新型コロナウイルス対策や東京五輪・パラリンピックへの対応、子育てや高齢者対策-。コロナ禍の中で行われた東京都知事選。1146万人の有権者は、都政のリーダーにどんな願いを託したのか。
再び感染が拡大している新型コロナをどう抑え込むかは、東京にとって喫緊の課題だ。感染防止と社会・経済活動の両立のバランスが求められる。
新宿区の会社員、淡海恵子さん(33)は「『夜の街』ばかりが話題になっているが、日中に関しても明確な基準、対策を設けて」と要望。江戸川区の嘱託職員、高橋敏夫さん(74)も「どこまで活動していいのか分かりにくい。信頼できるデータと方向性を示してほしい」と注文をつけた。

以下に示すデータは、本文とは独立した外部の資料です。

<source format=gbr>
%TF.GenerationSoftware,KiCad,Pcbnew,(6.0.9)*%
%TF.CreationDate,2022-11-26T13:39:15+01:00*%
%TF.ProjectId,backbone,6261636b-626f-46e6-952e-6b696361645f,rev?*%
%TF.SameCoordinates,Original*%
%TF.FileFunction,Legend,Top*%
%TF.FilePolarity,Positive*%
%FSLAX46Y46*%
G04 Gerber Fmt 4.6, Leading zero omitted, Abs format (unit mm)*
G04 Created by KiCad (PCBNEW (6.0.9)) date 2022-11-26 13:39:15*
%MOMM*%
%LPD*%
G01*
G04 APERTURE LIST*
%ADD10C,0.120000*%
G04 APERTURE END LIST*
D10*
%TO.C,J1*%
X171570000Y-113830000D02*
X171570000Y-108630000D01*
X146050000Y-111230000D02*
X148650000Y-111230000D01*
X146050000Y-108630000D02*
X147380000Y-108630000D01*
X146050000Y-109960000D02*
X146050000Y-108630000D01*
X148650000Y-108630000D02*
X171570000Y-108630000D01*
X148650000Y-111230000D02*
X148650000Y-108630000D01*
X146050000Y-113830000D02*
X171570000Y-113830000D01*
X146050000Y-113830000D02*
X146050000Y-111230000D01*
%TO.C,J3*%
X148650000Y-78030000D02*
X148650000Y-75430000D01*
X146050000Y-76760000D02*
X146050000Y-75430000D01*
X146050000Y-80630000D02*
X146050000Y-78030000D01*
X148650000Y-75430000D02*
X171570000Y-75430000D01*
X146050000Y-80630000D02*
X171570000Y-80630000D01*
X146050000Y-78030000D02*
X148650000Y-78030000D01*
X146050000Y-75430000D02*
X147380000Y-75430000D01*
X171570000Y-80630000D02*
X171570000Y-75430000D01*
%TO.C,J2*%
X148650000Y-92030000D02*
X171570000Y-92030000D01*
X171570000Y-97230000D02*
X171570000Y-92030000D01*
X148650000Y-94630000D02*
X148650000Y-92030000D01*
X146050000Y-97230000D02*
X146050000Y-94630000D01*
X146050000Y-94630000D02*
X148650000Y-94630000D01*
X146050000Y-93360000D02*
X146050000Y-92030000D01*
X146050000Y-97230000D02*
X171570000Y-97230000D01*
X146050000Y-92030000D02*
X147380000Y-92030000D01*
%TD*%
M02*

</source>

現職の小池百合子氏(67)は「オーバーシュート」「ロックダウン」などの用語を駆使して都民に注意喚起を行ってきたが、墨田区の主婦、山崎則子さん(78)は「横文字だけでなく、高齢者にもわかりやすい説明をしてほしい」と話した。
先行き不透明な情勢の中、ホストタウンとして来年夏に延期された五輪に向けてどんなかじ取りをするのかも知事に課せられた重要な役割といえる。
世田谷区の会社員、栗木萌那さん(23)は「開催は慎重に判断してほしい」とした上で「コロナの影響で生活に困窮している人がいるなら、五輪にかかるお金を支援に充ててほしい」と求めた。

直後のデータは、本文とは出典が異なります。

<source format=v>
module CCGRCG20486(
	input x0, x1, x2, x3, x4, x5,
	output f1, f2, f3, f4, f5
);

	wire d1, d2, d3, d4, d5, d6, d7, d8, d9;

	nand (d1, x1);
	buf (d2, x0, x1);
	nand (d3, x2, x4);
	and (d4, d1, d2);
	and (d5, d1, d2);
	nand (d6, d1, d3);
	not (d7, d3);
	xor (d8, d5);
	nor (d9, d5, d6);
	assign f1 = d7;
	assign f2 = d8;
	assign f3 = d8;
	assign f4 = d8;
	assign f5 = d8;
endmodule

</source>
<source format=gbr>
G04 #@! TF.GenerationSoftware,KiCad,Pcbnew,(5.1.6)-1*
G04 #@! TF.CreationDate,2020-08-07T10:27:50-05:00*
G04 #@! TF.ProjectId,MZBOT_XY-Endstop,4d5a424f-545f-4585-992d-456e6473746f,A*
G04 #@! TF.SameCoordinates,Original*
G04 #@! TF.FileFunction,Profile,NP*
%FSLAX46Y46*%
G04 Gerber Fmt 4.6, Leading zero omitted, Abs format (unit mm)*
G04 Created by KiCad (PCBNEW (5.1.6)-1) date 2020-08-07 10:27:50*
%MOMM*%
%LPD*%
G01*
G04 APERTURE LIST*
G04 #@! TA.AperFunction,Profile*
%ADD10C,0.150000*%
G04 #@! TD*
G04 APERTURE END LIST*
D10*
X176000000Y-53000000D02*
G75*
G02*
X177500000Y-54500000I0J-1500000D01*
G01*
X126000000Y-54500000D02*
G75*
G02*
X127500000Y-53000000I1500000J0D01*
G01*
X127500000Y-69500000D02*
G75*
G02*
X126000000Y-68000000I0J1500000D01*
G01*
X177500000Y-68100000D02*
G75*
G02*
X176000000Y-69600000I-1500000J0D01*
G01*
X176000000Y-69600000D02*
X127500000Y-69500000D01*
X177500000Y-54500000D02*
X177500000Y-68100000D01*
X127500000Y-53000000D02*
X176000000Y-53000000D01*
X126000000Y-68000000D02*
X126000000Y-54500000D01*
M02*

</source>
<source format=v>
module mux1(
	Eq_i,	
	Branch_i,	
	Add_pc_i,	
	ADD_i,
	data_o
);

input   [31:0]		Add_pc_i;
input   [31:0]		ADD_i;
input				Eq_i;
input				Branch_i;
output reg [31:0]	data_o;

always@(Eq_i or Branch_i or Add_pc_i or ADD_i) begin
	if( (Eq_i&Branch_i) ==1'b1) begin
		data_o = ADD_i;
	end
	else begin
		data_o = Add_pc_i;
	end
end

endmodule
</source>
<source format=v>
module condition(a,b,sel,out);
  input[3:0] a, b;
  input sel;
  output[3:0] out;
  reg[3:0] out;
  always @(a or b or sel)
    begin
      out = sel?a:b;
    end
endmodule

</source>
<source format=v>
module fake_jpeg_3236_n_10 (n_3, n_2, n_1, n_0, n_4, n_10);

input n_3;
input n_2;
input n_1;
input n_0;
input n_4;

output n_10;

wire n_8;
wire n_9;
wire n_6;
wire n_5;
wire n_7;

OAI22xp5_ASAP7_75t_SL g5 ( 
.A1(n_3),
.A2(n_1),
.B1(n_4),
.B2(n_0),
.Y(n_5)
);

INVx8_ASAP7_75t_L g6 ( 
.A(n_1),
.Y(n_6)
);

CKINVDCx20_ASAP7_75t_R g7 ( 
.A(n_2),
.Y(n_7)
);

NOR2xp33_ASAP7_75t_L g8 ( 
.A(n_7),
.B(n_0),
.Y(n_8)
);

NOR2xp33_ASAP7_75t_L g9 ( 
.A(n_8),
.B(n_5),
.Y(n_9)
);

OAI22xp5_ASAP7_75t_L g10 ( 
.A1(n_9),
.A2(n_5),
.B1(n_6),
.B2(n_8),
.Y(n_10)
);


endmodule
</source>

足立区の主婦、浅見さゆりさん(65)は「鬱積した気持ちを晴らす起爆剤になる」として、可能な範囲での開催を希望。ただ、「開催の可否については早く決定してほしい」とした。一方、世田谷区の男性会社員(25)は、コロナ禍を念頭に「延期しても結局同じことの繰り返しになるなら、早めに中止を決断した方がよい」と語った。
コロナや五輪だけでなく、首都である東京には、さまざまな課題も山積している。
豊島区のギター修理業、西村秀昭さん(56)は「繁華街の治安を向上させ、女性やファミリー層がより暮らしやすい街づくりを」と要望。新宿区の無職、小室千裕さん(63)は「高齢者や障害者、恵まれない子供などの弱い人々が、主人公になれるような平等で住みやすい社会をつくってほしい」と話した。